The second lap was more about hanging in there and not letting it slip. Having looked at all the sights on the first lap the main highlight of the second lap was having the sun come out as I came out of the wind at the end of Hangar Straight. Knowing what the weather could have been like I very much appreciated the golden glow of the low evening sun across the grandstands and onto the impressive Silverstone Wing building.
Back to the race and suddenly the 9km marker was ahead of me, followed by some great encouragement from Richard and Tom Inchley and I knew I had to start to make a move to get this PB.
Time to ignite the burners.
WHACK! Straight into the wind, which was both disheartening and a bit of a shock just as you’re stepping up the pace for the finish. As quick as it came though, another corner and into the home straight and it was gone again. Really time to pick it up. I always like to finish strong and managed to gain a few more places whilst coming into what was once the F1 finishing straight. No chequered flag, but plenty of encouragement from the spectators and other runners as I managed my personal goal of a PB by just over 10 seconds.
Towards the front of the field, I hear there was some competitive teamwork from Adam and Tim helping Adam to finish as the first Buzzard home in 58th position following on from his win at the Thornborough 5 on Monday. Tim finished only 8 seconds behind with Elliot making it 3 Buzzards in under the 40 minute mark.
Before I’d collected my breath and bottle of water and moved aside, Amy and the two Chris’ had all finished their run with Katie not far behind them, the girls I believe, with excellent PBs under their belt.
With all 8 Buzzards finishing inside the top 320 out of a strong field of over 1100 and with the majority getting PBs and all getting great times, an excellent evening of racing was had despite the slightly sticky start. Everybody involved should be chuffed with their performances.
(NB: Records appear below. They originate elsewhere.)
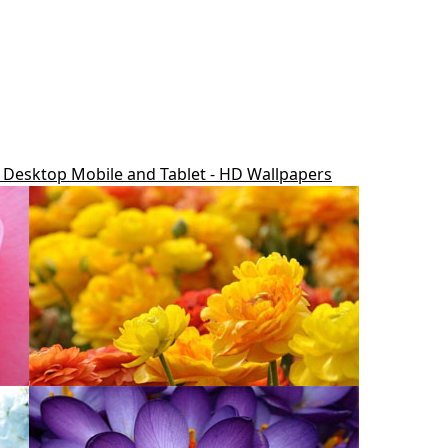
r Desktop Mobile and Tablet - HD Wallpapers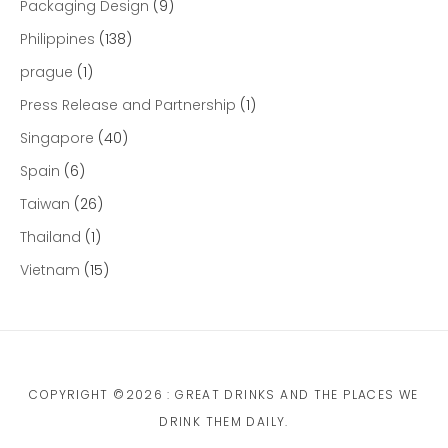
Packaging Design
(9)
Philippines
(138)
prague
(1)
Press Release and Partnership
(1)
Singapore
(40)
Spain
(6)
Taiwan
(26)
Thailand
(1)
Vietnam
(15)
COPYRIGHT ©2026 : GREAT DRINKS AND THE PLACES WE
DRINK THEM DAILY.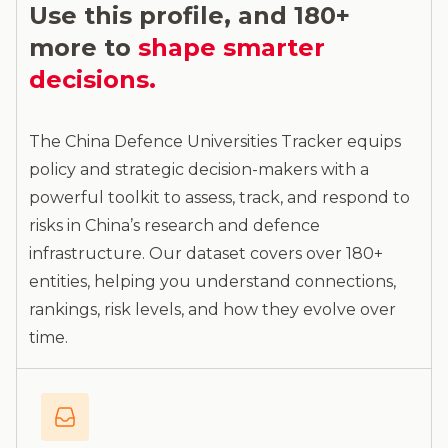
Use this profile, and 180+
more to
shape smarter
decisions.
The China Defence Universities Tracker equips
policy and strategic decision-makers with a
powerful toolkit to assess, track, and respond to
risks in China’s research and defence
infrastructure. Our dataset covers over 180+
entities, helping you understand connections,
rankings, risk levels, and how they evolve over
time.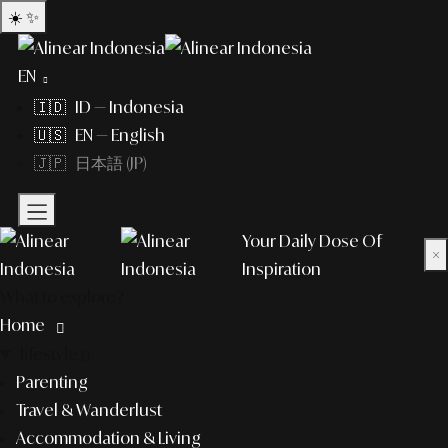
☀️
✨
EN
🇮🇩 ID — Indonesia
🇺🇸 EN — English
🇯🇵 日本語 (JP)
Your Daily Dose Of
×
Inspiration
What to explore?
Home
lifestyle
Parenting
Travel & Wanderlust
Accommodation & Living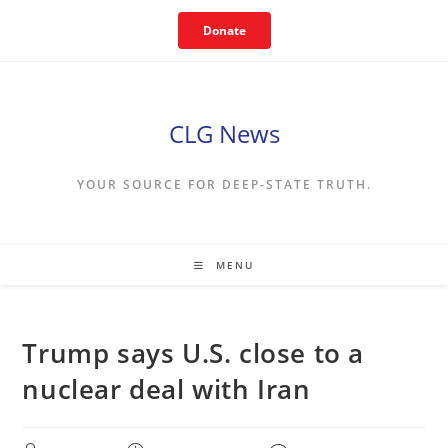
Skip
Donate
to
content
CLG News
YOUR SOURCE FOR DEEP-STATE TRUTH.
MENU
Trump says U.S. close to a
nuclear deal with Iran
Overall, for those who haven’t run before, the Silverstone 10k is well organised and well attended giving you that “Big race” feel and meaning there is always someone near you that will help you push yourself that little bit further. A flat, but fairly uninteresting course, (unless you’re really into British Motor racing history!) but also a great one for attempting to beat that PB. The Marshals were all very helpful and encouraging and you can’t really ask for much more than that, although I was slightly disappointed with the finishing prize of a fluorescent green drawstring bag! For a 10k race though that is fairly local it’s definitely worth spending a Wednesday evening with 1000 other runners. At the very least it’s not often you can make the sound of a Formula 1 racing car every time you pass someone along the finishing straight!